A estas imágenes se les intercalan recreaciones que saludablemente no tienen interacciones guionadas, sino más bien instantáneas de algún momento relatado. Desde un purismo cinematográfico es algo innecesario, pero introduce esta noción, que es parte del aparato ideológico de Catarina, de que ninguna imagen es demasiado clara, demasiado transparente sin mitologización agregada. La función de estas recreaciones no parece ser la asistencia narrativa hacia el espectador, sino subrayar el cariz “ficcionalizador” del material.

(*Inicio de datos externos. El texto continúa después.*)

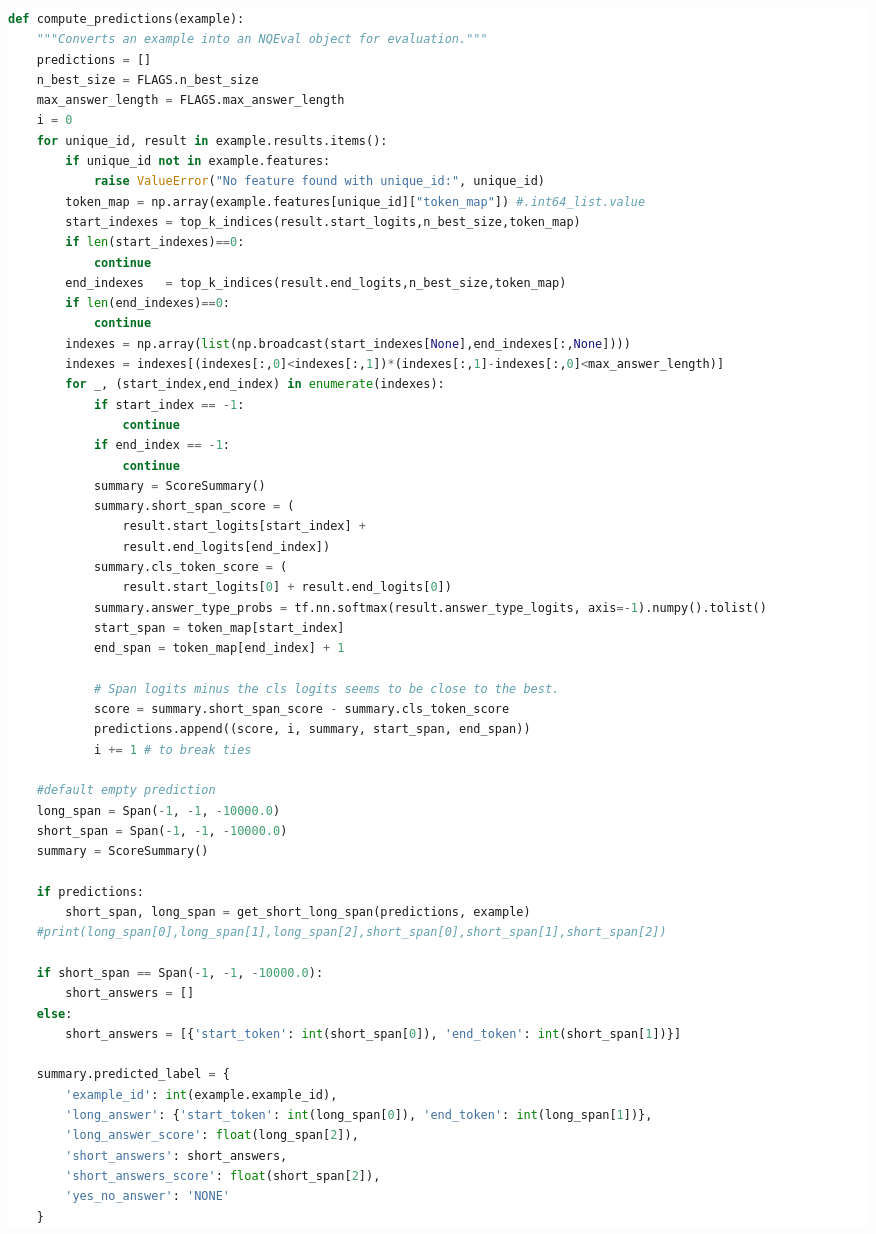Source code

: 
```python
def compute_predictions(example):
    """Converts an example into an NQEval object for evaluation."""
    predictions = []
    n_best_size = FLAGS.n_best_size
    max_answer_length = FLAGS.max_answer_length
    i = 0
    for unique_id, result in example.results.items():
        if unique_id not in example.features:
            raise ValueError("No feature found with unique_id:", unique_id)
        token_map = np.array(example.features[unique_id]["token_map"]) #.int64_list.value
        start_indexes = top_k_indices(result.start_logits,n_best_size,token_map)
        if len(start_indexes)==0:
            continue
        end_indexes   = top_k_indices(result.end_logits,n_best_size,token_map)
        if len(end_indexes)==0:
            continue
        indexes = np.array(list(np.broadcast(start_indexes[None],end_indexes[:,None])))  
        indexes = indexes[(indexes[:,0]<indexes[:,1])*(indexes[:,1]-indexes[:,0]<max_answer_length)]
        for _, (start_index,end_index) in enumerate(indexes):
            if start_index == -1:
                continue
            if end_index == -1:
                continue
            summary = ScoreSummary()
            summary.short_span_score = (
                result.start_logits[start_index] +
                result.end_logits[end_index])
            summary.cls_token_score = (
                result.start_logits[0] + result.end_logits[0])
            summary.answer_type_probs = tf.nn.softmax(result.answer_type_logits, axis=-1).numpy().tolist()
            start_span = token_map[start_index]
            end_span = token_map[end_index] + 1

            # Span logits minus the cls logits seems to be close to the best.
            score = summary.short_span_score - summary.cls_token_score
            predictions.append((score, i, summary, start_span, end_span))
            i += 1 # to break ties

    #default empty prediction
    long_span = Span(-1, -1, -10000.0)
    short_span = Span(-1, -1, -10000.0)            
    summary = ScoreSummary()

    if predictions:
        short_span, long_span = get_short_long_span(predictions, example)
    #print(long_span[0],long_span[1],long_span[2],short_span[0],short_span[1],short_span[2])

    if short_span == Span(-1, -1, -10000.0):
        short_answers = []
    else:
        short_answers = [{'start_token': int(short_span[0]), 'end_token': int(short_span[1])}]

    summary.predicted_label = {
        'example_id': int(example.example_id),
        'long_answer': {'start_token': int(long_span[0]), 'end_token': int(long_span[1])},
        'long_answer_score': float(long_span[2]),
        'short_answers': short_answers,
        'short_answers_score': float(short_span[2]),
        'yes_no_answer': 'NONE'
    }
```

Y ahí, contra todos los pronósticos, en la segunda mitad tenemos la entrevista a Martim, hecha por su hijo. La cámara lo capta en el primer plano más cercano posible. Es, casi, como el premio del material fílmico del Chiflador en O Mar Enrola na Areia. Parece un pequeño milagro tenerlo ahí al chico de 15 que atravesó todos esos tormentos para que diga con precisión cómo fue vivir aquellos tiempos. Algo del misterio se disipa, pero ese rostro amplifica extrañamente el efecto, al permitir unir aquellas fotos con esta cara. La angustia de alguien que tuvo que contar hasta la mitad las cosas (denostado tanto por una familia que miró decepcionada cómo su proximidad al régimen comunista no tuvo el efecto deseado y una sociedad derechizada que observaba con desconfianza el pasado de este enrolamiento) y que de golpe tiene la oportunidad de decirlo todo que sólo le brinda el cine, en su formato más literal, como los planos/contraplanos que se dan en la entrevista.
Dentro de esa cuestión más literal y específica sigue habiendo magia. Por ejemplo, en la interacción entre la narración sobre un tipo de pez que se congela en invierno y en el deshielo vuelve a la vida, y la artesanía de un pez gigante que Martim, ya escultor profesional, coloca al fuego hasta solidificar su forma, y el rostro de ese pez/recuerdo que también se moldea, similar al empaste de todo el maquillaje que el hijo se esparce en el rostro para hacer un espectáculo drag. Son vibraciones de la poesía entre el material real y el recreado, entre el maquillaje y la piel, entre el hielo y el fuego, entre la fotografía y el recuerdo.
Astrakan 79. 63 minutos. En Cinemateca.